■ WORK INSTRUCTIONS
Rewrite every line of text from all of the entries below as one numbered list, skipping blank lines and leaving the pictures out.

■ EXCERPTED RECORDS

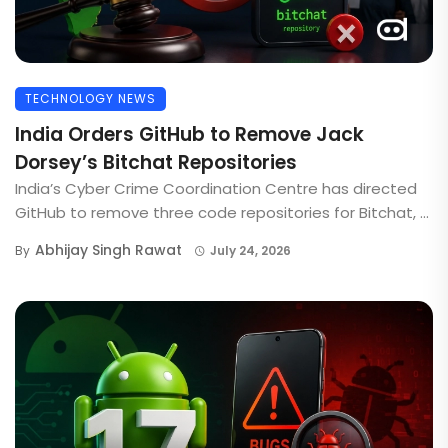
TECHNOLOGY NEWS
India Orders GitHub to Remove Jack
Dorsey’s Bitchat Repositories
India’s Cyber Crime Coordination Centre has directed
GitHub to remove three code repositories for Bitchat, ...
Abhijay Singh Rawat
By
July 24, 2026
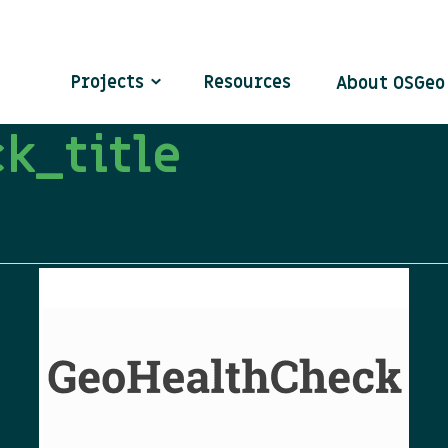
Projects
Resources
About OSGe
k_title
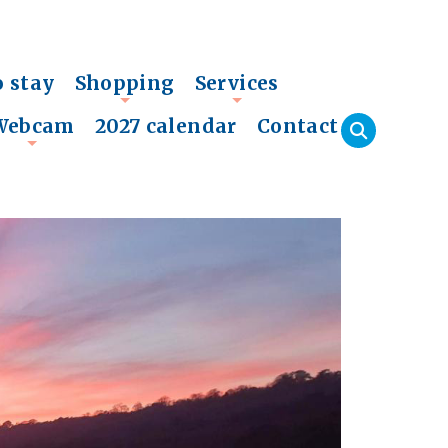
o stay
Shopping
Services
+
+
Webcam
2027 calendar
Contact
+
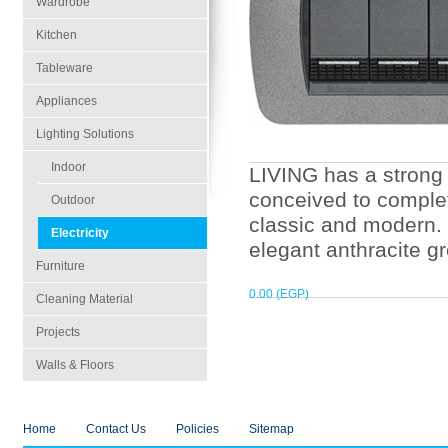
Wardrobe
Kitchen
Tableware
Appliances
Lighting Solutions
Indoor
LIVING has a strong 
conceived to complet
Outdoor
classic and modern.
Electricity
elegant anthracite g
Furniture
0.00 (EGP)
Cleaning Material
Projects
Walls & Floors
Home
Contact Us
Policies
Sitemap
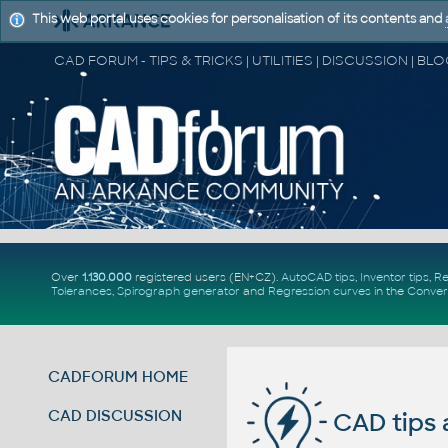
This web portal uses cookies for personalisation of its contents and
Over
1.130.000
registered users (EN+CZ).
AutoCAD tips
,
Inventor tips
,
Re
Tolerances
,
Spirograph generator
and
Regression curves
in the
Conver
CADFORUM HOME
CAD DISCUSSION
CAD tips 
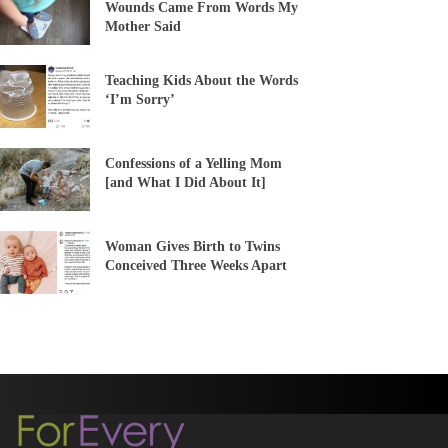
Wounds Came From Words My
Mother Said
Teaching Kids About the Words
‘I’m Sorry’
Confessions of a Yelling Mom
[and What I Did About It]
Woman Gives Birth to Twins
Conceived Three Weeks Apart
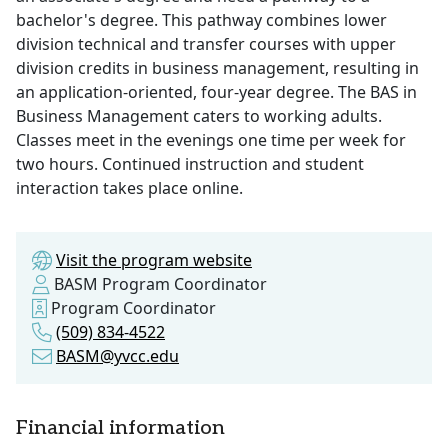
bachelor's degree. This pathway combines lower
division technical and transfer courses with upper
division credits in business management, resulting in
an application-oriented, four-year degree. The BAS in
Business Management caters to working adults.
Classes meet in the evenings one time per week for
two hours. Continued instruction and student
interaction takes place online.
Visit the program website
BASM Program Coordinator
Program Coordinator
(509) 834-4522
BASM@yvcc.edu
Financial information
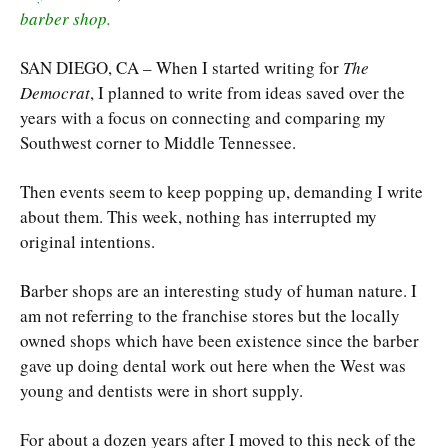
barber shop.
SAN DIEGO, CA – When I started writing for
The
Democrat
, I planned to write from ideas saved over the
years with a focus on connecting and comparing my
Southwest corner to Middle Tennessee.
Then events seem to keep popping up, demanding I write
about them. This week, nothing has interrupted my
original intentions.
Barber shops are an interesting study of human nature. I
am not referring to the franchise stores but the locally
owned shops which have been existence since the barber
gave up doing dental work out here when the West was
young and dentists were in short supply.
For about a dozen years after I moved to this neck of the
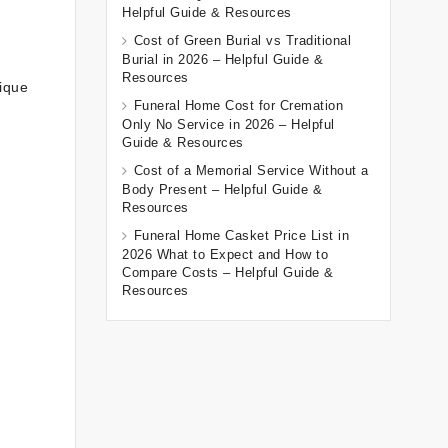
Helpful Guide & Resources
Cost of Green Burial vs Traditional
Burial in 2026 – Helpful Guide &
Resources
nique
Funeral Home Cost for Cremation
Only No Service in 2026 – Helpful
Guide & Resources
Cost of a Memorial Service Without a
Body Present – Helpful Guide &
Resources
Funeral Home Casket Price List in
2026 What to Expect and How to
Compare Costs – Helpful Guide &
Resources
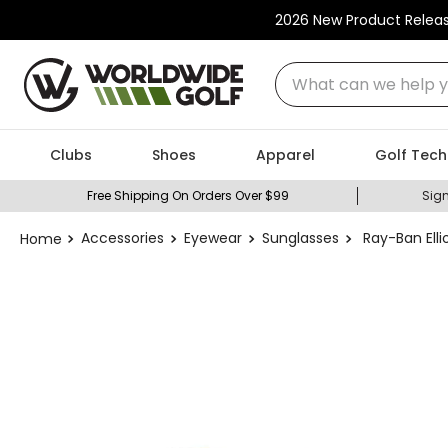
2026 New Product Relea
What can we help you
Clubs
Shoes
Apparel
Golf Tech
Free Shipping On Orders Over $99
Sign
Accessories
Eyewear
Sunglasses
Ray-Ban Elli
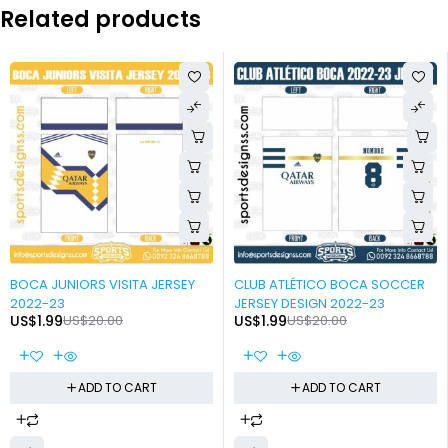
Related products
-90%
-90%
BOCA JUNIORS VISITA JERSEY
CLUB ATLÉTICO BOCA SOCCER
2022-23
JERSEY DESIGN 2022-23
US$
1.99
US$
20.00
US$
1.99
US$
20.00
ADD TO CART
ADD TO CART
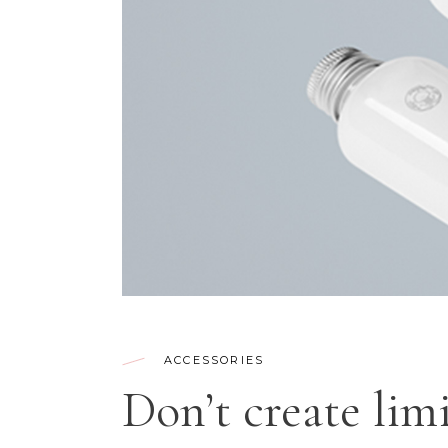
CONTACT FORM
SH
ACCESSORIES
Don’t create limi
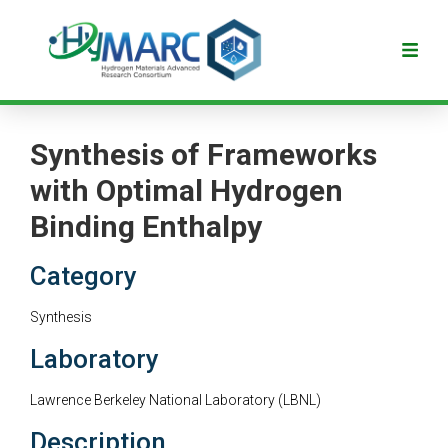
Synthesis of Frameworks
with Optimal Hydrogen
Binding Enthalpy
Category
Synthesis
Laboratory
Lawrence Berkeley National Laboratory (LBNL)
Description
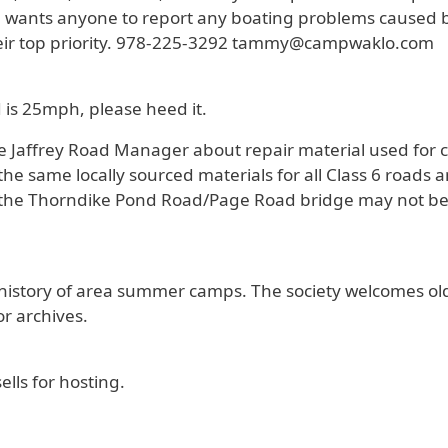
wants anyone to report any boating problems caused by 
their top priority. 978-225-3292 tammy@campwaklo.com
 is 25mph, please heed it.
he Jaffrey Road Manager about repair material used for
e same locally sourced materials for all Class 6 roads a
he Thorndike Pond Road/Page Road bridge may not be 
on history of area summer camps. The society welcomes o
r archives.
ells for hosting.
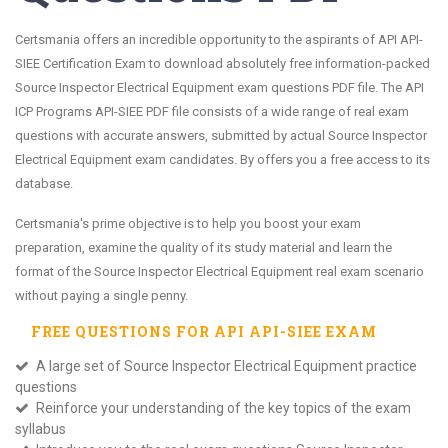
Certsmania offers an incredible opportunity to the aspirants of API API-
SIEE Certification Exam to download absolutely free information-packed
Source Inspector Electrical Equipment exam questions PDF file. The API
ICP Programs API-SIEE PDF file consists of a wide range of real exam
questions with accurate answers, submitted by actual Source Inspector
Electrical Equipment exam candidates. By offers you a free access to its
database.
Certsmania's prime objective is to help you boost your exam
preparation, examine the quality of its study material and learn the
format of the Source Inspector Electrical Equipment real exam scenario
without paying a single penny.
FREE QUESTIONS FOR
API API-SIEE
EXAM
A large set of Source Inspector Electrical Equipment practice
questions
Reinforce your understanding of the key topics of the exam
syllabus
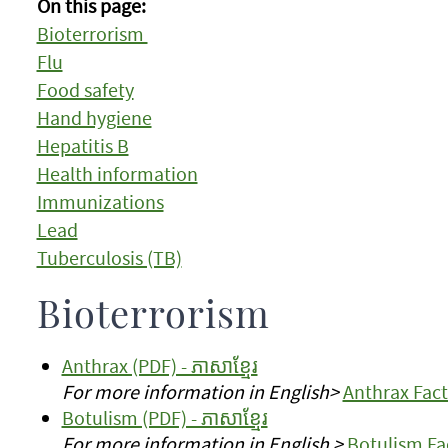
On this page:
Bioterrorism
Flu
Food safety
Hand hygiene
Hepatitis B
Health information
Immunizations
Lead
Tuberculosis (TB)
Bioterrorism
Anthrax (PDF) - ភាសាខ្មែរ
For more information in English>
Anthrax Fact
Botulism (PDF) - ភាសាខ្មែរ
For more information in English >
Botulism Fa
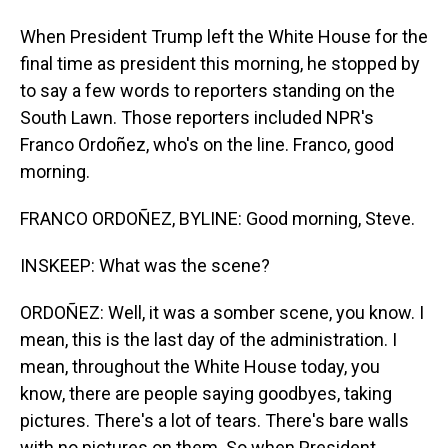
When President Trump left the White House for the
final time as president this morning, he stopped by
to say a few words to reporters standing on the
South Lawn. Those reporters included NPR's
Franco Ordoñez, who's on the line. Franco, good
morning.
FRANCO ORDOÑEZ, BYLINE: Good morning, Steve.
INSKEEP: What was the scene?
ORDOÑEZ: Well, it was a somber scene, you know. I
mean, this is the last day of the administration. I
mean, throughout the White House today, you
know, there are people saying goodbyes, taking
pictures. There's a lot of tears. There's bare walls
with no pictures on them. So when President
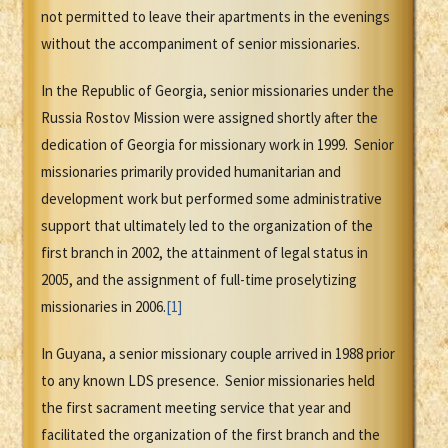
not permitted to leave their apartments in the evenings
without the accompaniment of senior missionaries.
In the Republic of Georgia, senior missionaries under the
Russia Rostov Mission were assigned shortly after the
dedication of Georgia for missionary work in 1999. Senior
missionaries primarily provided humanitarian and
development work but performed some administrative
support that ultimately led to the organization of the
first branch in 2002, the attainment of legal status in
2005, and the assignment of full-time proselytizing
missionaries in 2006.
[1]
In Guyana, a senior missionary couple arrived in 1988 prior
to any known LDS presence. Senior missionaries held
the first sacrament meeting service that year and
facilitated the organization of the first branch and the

■ ANSWER SECTION
1. TECHNOLOGY NEWS
2. India Orders GitHub to Remove Jack
3. Dorsey’s Bitchat Repositories
4. India’s Cyber Crime Coordination Centre has directed
5. GitHub to remove three code repositories for Bitchat, ...
6. Abhijay Singh Rawat
7. By
8. July 24, 2026
9. Projects
10. Resources
11. About OSGe
12. k_title
13. o stay
14. Shopping
15. Services
16. +
17. +
18. Webcam
19. 2027 calendar
20. Contact
21. +
22. Wardrobe
23. Kitchen
24. Tableware
25. Appliances
26. Lighting Solutions
27. Indoor
28. LIVING has a strong 
29. conceived to complet
30. Outdoor
31. classic and modern.
32. Electricity
33. elegant anthracite g
34. Furniture
35. 0.00 (EGP)
36. Cleaning Material
37. Projects
38. Walls & Floors
39. Home
40. Contact Us
41. Policies
42. Sitemap
43. This web portal uses cookies for personalisation of its contents and
44. Over
45. 1.130.000
46. registered users (EN+CZ).
47. AutoCAD tips
48. ,
49. Inventor tips
50. ,
51. Re
52. Tolerances
53. ,
54. Spirograph generator
55. and
56. Regression curves
57. in the
58. Conver
59. CADFORUM HOME
60. CAD DISCUSSION
61. CAD tips 
62. Wounds Came From Words My
63. Mother Said
64. Teaching Kids About the Words
65. ‘I’m Sorry’
66. Confessions of a Yelling Mom
67. [and What I Did About It]
68. Woman Gives Birth to Twins
69. Conceived Three Weeks Apart
70. bachelor's degree. This pathway combines lower
71. division technical and transfer courses with upper
72. division credits in business management, resulting in
73. an application-oriented, four-year degree. The BAS in
74. Business Management caters to working adults.
75. Classes meet in the evenings one time per week for
76. two hours. Continued instruction and student
77. interaction takes place online.
78. Visit the program website
79. BASM Program Coordinator
80. Program Coordinator
81. (509) 834-4522
82. BASM@yvcc.edu
83. Financial information
84. barber shop.
85. SAN DIEGO, CA – When I started writing for
86. The
87. Democrat
88. , I planned to write from ideas saved over the
89. years with a focus on connecting and comparing my
90. Southwest corner to Middle Tennessee.
91. Then events seem to keep popping up, demanding I write
92. about them. This week, nothing has interrupted my
93. original intentions.
94. Barber shops are an interesting study of human nature. I
95. am not referring to the franchise stores but the locally
96. owned shops which have been existence since the barber
97. gave up doing dental work out here when the West was
98. young and dentists were in short supply.
99. For about a dozen years after I moved to this neck of the
100. Helpful Guide & Resources
101. Cost of Green Burial vs Traditional
102. Burial in 2026 – Helpful Guide &
103. Resources
104. nique
105. Funeral Home Cost for Cremation
106. Only No Service in 2026 – Helpful
107. Guide & Resources
108. Cost of a Memorial Service Without a
109. Body Present – Helpful Guide &
110. Resources
111. Funeral Home Casket Price List in
112. 2026 What to Expect and How to
113. Compare Costs – Helpful Guide &
114. Resources
115. 2026 New Product Relea
116. What can we help you
117. Clubs
118. Shoes
119. Apparel
120. Golf Tech
121. Free Shipping On Orders Over $99
122. Sign
123. Accessories
124. Eyewear
125. Sunglasses
126. Ray-Ban Elli
127. Related products
128. -90%
129. -90%
130. BOCA JUNIORS VISITA JERSEY
131. CLUB ATLÉTICO BOCA SOCCER
132. 2022-23
133. JERSEY DESIGN 2022-23
134. US$
135. 1.99
136. US$
137. 20.00
138. US$
139. 1.99
140. US$
141. 20.00
142. ADD TO CART
143. ADD TO CART
144. CONTACT FORM
145. SH
146. ACCESSORIES
147. Don’t create limi
148. Synthesis of Frameworks
149. with Optimal Hydrogen
150. Binding Enthalpy
151. Category
152. Synthesis
153. Laboratory
154. Lawrence Berkeley National Laboratory (LBNL)
155. Description
156. wants anyone to report any boating problems caused by 
157. their top priority. 978-225-3292 tammy@campwaklo.com
158.  is 25mph, please heed it.
159. he Jaffrey Road Manager about repair material used for
160. e same locally sourced materials for all Class 6 roads a
161. he Thorndike Pond Road/Page Road bridge may not be 
162. on history of area summer camps. The society welcomes o
163. r archives.
164. ells for hosting.
165. Certsmania offers an incredible opportunity to the aspirants of API API-
166. SIEE Certification Exam to download absolutely free information-packed
167. Source Inspector Electrical Equipment exam questions PDF file. The API
168. ICP Programs API-SIEE PDF file consists of a wide range of real exam
169. questions with accurate answers, submitted by actual Source Inspector
170. Electrical Equipment exam candidates. By offers you a free access to its
171. database.
172. Certsmania's prime objective is to help you boost your exam
173. preparation, examine the quality of its study material and learn the
174. format of the Source Inspector Electrical Equipment real exam scenario
175. without paying a single penny.
176. FREE QUESTIONS FOR
177. API API-SIEE
178. EXAM
179. A large set of Source Inspector Electrical Equipment practice
180. questions
181. Reinforce your understanding of the key topics of the exam
182. syllabus
183. On this page:
184. Bioterrorism
185. Flu
186. Food safety
187. Hand hygiene
188. Hepatitis B
189. Health information
190. Immunizations
191. Lead
192. Tuberculosis (TB)
193. Bioterrorism
194. Anthrax (PDF) - ភាសាខ្មែរ
195. For more information in English>
196. Anthrax Fact
197. Botulism (PDF) - ភាសាខ្មែរ
198. For more information in English >
199. Botulism Fa
200. When President Trump left the White House for the
201. final time as president this morning, he stopped by
202. to say a few words to reporters standing on the
203. South Lawn. Those reporters included NPR's
204. Franco Ordoñez, who's on the line. Franco, good
205. morning.
206. FRANCO ORDOÑEZ, BYLINE: Good morning, Steve.
207. INSKEEP: What was the scene?
208. ORDOÑEZ: Well, it was a somber scene, you know. I
209. mean, this is the last day of the administration. I
210. mean, throughout the White House today, you
211. know, there are people saying goodbyes, taking
212. pictures. There's a lot of tears. There's bare walls
213. with no pictures on them. So when President
214. not permitted to leave their apartments in the evenings
215. without the accompaniment of senior missionaries.
216. In the Republic of Georgia, senior missionaries under the
217. Russia Rostov Mission were assigned shortly after the
218. dedication of Georgia for missionary work in 1999. Senior
219. missionaries primarily provided humanitarian and
220. development work but performed some administrative
221. support that ultimately led to the organization of the
222. first branch in 2002, the attainment of legal status in
223. 2005, and the assignment of full-time proselytizing
224. missionaries in 2006.
225. [1]
226. In Guyana, a senior missionary couple arrived in 1988 prior
227. to any known LDS presence. Senior missionaries held
228. the first sacrament meeting service that year and
229. facilitated the organization of the first branch and the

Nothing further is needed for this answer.